PROBLEMS TO WORK ON
#1 In the post about l'Hopital's 1696 calculus book, what did the writer find at the beginning of the book instead of an equation like x + dx = x?
#2 Pick up the post about l'Hopital's 1696 book and continue it after its last sentence.

SELECTED EXCERPT
────
Historians widely report that l'Hopital's 1696 book Analyse des Infiniment Petits pour l'Intelligence des Lignes Courbes contains a questionable premise expressed by an equation of type $x+dx=x$ (sometimes written as $y+dy=y$ as in Laugwitz 1997). I used to believe this until I looked in l'Hopital's book and did not find any such equation. What I did find is an axiom right at the beginning of the book to the effect that the $dx$ can be neglected.

What l'Hopital wrote, more precisely, was: On demande qu'on puisse prendre indifféremment l'une pour l'autre deux quantités qui ne différent entr'elles que d'une quantité infiniment petite: ou (ce qui est la même chose) qu'une quantité qui n'est augmentée ou diminuée que d'une autre quantité infiniment moindre qu'elle, puisse être considérée comme demeurant la même.

l'Hopital did not say that they are equal, but rather that "qu'on puisse prendre indifféremment l'une pour l'autre" meaning that "one can take one for the other". This viewpoint is close to the one adopted in the hyperreal formalisation of this idea in terms of the standard part function and is not known to entail contradictions like $x+dx=x$.

Does the equation perhaps appear elsewhere in the book, or is this simply an inaccuracy? A 17th century scholar I consulted with agreed that the equation is probably not in the book; it would be nice to have a reference to that effect.
────
ENTRIES SUPPLIED
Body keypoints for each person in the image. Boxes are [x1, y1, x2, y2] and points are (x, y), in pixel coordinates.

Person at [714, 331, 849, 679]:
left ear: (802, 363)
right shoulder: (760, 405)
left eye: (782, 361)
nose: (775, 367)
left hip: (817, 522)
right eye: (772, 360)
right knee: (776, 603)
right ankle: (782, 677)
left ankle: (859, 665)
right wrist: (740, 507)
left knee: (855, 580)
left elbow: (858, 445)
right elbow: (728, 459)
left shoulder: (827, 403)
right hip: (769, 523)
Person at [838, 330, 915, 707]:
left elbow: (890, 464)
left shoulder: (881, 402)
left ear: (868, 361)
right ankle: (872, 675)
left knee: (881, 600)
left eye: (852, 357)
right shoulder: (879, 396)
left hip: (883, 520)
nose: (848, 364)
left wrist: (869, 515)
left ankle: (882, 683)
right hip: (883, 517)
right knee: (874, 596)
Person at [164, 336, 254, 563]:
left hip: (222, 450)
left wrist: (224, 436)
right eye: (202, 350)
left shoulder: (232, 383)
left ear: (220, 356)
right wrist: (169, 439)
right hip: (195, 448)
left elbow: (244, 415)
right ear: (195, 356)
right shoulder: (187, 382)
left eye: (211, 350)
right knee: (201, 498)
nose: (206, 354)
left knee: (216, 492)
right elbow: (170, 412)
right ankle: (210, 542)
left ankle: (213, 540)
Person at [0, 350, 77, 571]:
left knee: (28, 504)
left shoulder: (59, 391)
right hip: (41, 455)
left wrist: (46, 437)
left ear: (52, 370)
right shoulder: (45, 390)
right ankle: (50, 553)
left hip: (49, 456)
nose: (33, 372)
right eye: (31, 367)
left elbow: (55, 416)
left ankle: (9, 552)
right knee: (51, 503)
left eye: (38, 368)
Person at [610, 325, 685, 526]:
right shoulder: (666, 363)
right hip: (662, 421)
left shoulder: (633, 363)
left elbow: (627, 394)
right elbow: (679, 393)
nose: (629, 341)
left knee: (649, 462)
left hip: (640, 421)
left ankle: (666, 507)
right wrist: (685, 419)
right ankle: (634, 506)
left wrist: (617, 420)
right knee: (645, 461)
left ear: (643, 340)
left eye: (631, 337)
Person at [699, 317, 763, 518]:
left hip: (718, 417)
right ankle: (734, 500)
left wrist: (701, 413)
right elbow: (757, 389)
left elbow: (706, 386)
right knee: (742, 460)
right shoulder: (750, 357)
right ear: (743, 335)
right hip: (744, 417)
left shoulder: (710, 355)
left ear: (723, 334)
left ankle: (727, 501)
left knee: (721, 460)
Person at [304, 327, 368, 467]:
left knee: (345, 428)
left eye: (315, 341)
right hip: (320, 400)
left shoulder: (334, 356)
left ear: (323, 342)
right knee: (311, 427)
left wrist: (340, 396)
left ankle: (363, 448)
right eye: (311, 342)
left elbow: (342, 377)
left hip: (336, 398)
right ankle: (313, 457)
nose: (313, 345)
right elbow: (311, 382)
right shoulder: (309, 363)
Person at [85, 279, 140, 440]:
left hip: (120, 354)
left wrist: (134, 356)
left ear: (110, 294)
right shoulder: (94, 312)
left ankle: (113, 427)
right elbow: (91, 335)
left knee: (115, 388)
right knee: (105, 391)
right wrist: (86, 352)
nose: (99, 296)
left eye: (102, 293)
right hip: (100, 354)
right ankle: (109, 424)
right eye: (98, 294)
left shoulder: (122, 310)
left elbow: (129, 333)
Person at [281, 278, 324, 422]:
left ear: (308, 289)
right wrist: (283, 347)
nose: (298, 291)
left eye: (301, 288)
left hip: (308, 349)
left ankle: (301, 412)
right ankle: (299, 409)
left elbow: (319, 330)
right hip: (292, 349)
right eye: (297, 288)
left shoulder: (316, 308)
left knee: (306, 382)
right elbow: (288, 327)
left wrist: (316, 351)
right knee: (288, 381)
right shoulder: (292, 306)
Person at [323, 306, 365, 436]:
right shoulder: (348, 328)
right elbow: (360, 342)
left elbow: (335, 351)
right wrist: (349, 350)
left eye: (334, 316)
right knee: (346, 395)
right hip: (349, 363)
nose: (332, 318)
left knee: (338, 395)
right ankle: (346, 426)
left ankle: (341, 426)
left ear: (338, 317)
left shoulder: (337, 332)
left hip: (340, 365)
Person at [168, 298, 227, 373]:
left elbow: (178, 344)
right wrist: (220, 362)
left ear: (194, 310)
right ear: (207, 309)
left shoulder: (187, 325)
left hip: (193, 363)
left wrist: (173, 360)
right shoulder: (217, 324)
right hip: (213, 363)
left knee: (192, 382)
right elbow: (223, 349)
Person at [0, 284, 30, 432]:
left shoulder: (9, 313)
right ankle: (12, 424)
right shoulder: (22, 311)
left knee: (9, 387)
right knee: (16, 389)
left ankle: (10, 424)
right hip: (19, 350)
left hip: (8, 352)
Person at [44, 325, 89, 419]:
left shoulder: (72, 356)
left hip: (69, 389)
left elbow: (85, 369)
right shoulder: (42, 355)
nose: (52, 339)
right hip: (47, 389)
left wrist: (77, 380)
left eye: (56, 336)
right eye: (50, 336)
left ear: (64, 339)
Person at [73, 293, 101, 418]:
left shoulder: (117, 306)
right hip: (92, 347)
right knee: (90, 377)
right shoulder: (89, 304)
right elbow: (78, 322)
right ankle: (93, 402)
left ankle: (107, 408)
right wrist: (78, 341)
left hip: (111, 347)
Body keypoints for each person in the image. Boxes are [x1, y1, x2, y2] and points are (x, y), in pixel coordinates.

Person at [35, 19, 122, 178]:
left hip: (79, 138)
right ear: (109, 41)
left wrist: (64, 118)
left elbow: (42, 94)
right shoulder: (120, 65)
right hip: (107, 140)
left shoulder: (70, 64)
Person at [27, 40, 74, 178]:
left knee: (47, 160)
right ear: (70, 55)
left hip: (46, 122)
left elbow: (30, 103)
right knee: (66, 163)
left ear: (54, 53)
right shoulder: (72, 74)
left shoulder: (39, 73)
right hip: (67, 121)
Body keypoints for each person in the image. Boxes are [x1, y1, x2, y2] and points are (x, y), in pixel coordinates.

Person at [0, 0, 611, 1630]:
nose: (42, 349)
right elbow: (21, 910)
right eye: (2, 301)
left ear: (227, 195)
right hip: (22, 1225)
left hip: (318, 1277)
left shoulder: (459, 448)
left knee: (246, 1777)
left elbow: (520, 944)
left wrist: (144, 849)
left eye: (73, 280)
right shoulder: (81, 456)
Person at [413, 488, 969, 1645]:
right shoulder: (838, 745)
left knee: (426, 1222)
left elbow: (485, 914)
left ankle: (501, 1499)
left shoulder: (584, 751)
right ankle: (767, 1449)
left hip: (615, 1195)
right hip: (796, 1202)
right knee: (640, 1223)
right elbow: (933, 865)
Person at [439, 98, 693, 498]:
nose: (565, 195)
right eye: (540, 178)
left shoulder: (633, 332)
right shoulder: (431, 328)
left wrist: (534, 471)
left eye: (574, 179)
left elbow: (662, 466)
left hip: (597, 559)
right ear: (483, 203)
────
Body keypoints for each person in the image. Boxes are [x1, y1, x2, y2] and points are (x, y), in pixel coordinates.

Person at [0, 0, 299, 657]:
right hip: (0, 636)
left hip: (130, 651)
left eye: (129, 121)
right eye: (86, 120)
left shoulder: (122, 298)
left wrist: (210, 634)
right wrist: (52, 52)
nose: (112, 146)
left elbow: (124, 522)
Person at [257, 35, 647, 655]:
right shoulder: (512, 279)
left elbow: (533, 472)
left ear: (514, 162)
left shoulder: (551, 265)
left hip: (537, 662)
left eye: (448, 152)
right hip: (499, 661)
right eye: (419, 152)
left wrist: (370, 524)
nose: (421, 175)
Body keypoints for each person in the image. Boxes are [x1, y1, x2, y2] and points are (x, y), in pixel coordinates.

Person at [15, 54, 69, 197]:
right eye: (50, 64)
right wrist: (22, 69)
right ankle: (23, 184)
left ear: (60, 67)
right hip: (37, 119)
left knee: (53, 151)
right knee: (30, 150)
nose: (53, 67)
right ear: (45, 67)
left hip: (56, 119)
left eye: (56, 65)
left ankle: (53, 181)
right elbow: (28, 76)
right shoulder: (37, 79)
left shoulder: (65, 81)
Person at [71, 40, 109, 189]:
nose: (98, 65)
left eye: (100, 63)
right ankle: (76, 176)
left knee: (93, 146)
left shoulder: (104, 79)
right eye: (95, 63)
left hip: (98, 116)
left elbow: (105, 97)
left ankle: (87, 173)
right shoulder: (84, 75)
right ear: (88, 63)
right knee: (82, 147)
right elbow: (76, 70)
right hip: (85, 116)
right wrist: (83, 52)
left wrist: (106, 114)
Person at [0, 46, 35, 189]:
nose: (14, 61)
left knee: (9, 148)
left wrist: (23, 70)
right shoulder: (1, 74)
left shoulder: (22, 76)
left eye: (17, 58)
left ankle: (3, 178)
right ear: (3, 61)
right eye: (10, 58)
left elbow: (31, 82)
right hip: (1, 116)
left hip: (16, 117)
────
ANSWERS PER TASK
#1 An axiom to the effect that the dx can be neglected.

#2
Solution 1:

Here is a link to the relevant page of the book. Under the heading "1. Demande ou Supposition", which one could understand to mean "Axiom 1", L'Hospital writes:

On demande qu'on puisse prendre indifféremment l'une pour l'autre deux quantités qui ne différent entr'elles que d'une quantité infiniment petite: ou (ce qui est la même chose) qu'une quantité qui n'est augmentée ou diminuée que d'une autre quantité infiniment moindre qu'elle, puisse être considérée comme demeurant la même [...].

A rough translation of this in English would be

We require that one treat identically two quantities that differ only by an infinitesimal amount; or (equivalently) that one quantity that is increased or decreased by another quantity which is infinitesimally small relative to the first be considered unchanged.

Which one could "translate" as

$$ x = x + dx $$

The left-hand side being the original quantity, and the right-hand side describing an infinitesimal change in this quantity.